Aim of the exercise:
Below are entries with pictures in them. Output exactly the lines starting at the line with "basket: none [188,208,244,271]" and ending at the line with "wall art: none", both included, but not the pictures.

Material to process:

┌──

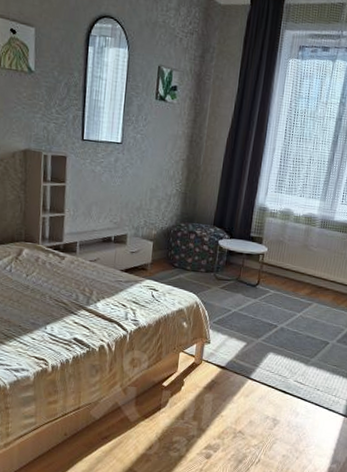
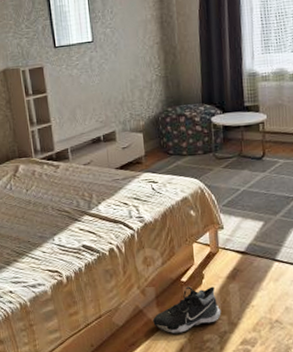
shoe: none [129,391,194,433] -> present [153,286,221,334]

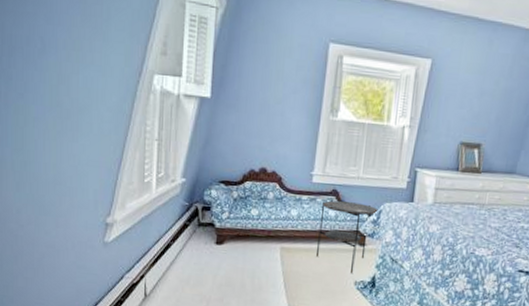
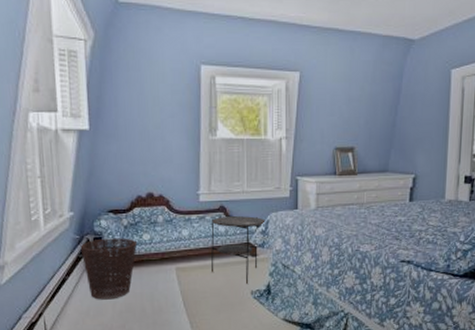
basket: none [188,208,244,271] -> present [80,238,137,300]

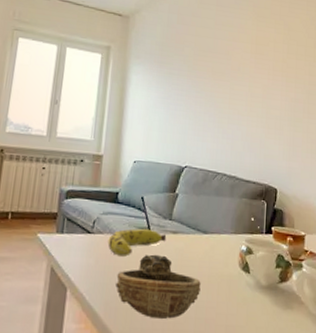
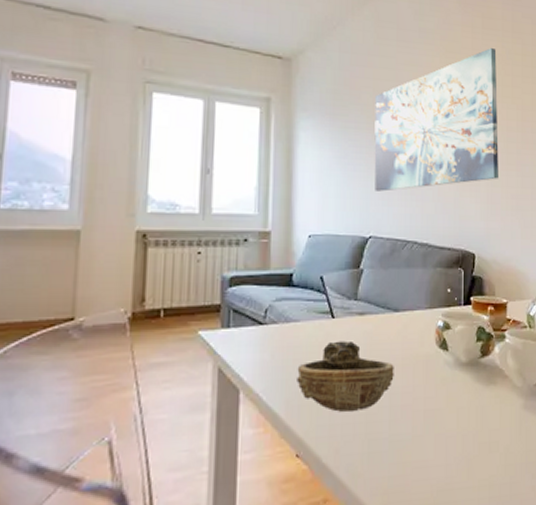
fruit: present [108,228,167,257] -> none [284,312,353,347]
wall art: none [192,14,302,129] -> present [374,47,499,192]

└──
┌──

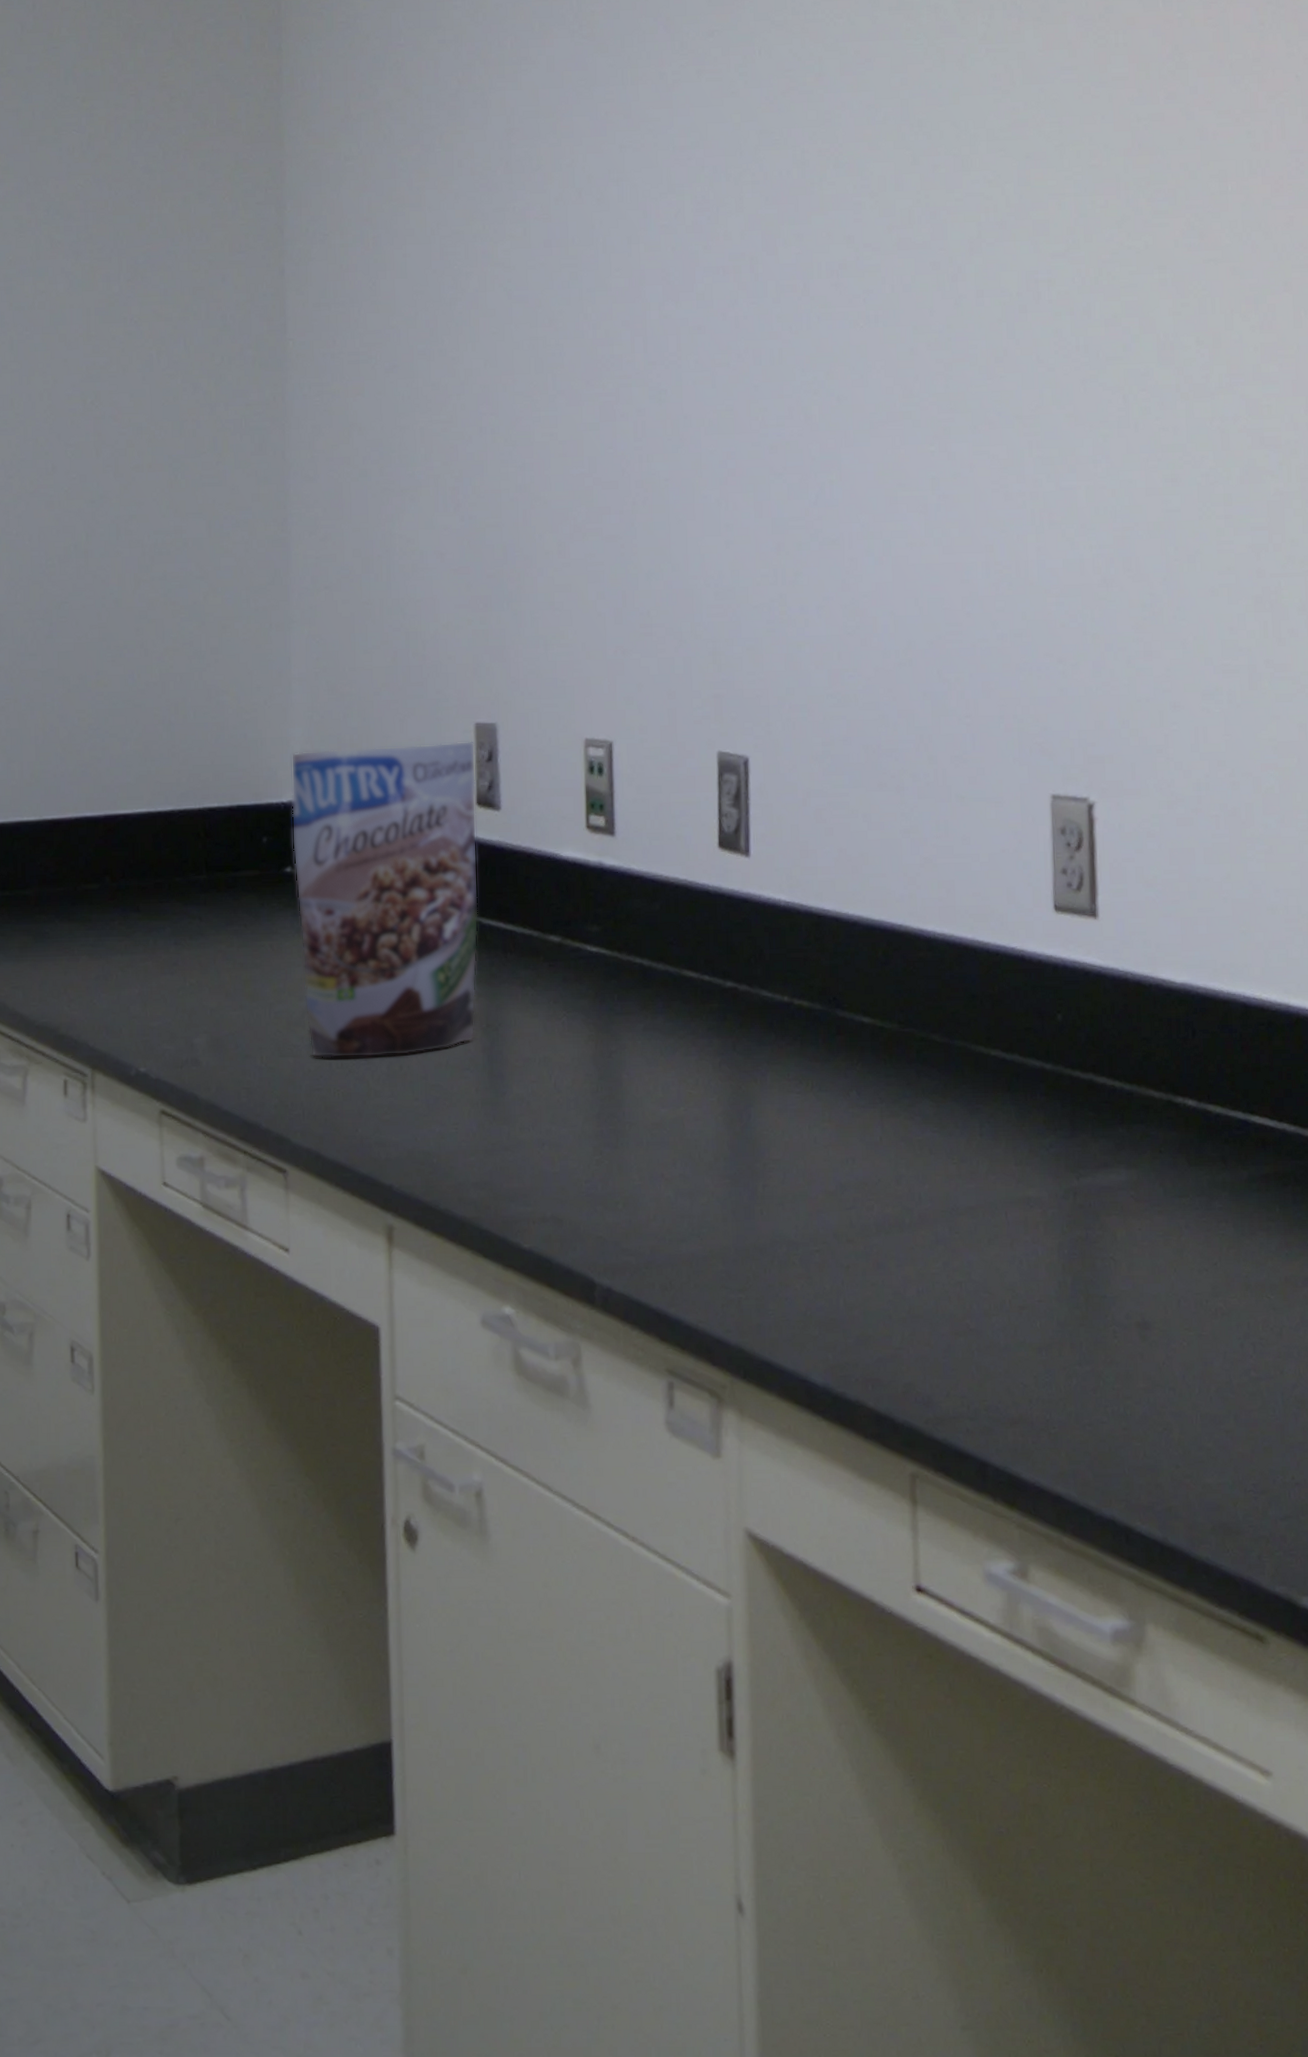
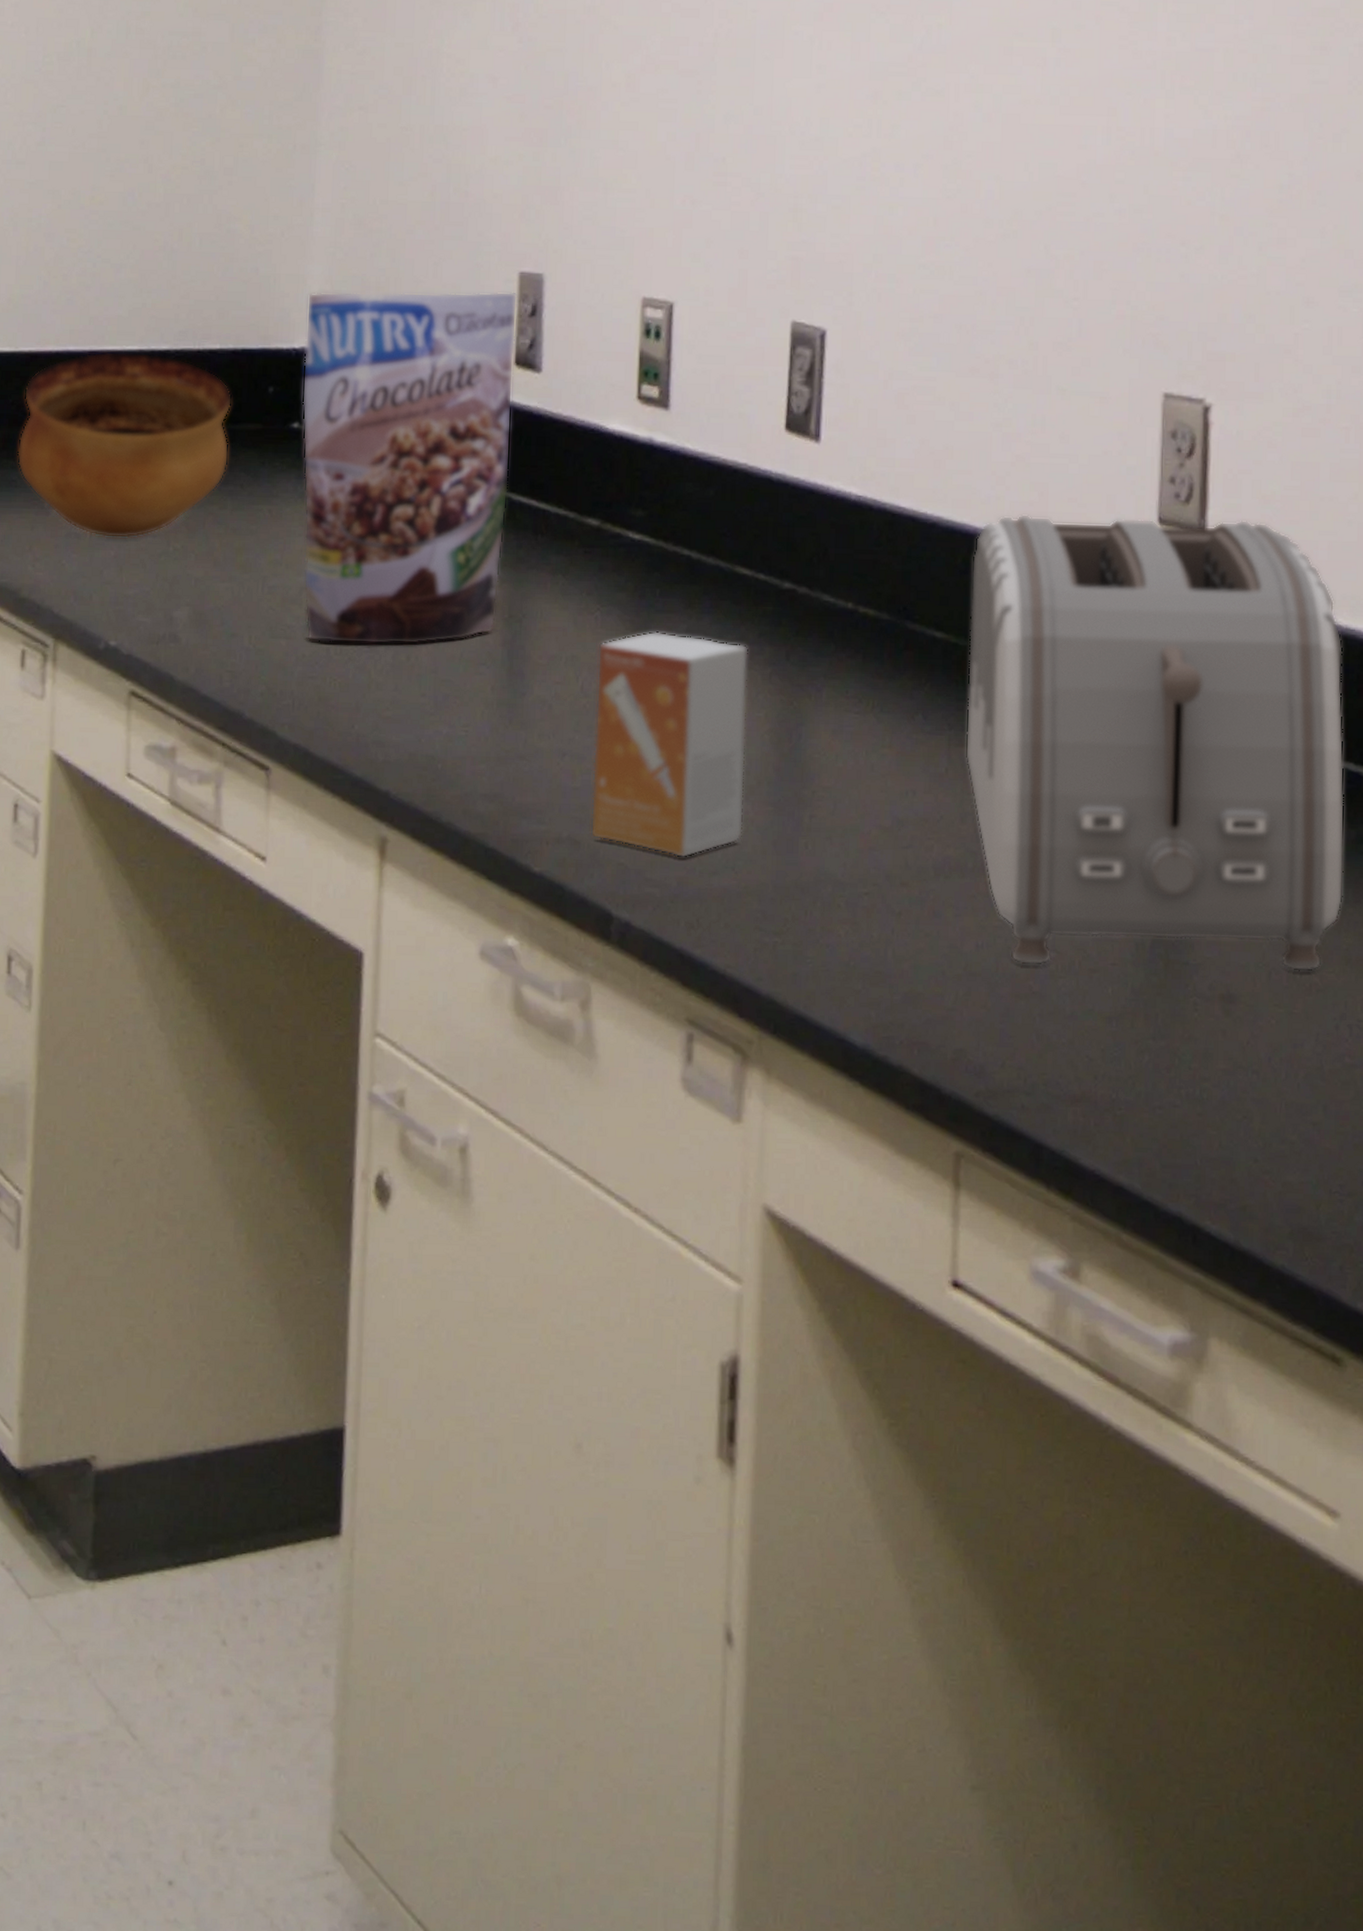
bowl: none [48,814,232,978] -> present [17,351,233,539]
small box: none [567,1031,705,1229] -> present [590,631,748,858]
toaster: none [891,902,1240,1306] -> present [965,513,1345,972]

└──

Your solution:
basket: none [188,208,244,271] -> present [80,238,137,300]

fruit: present [108,228,167,257] -> none [284,312,353,347]
wall art: none [192,14,302,129] -> present [374,47,499,192]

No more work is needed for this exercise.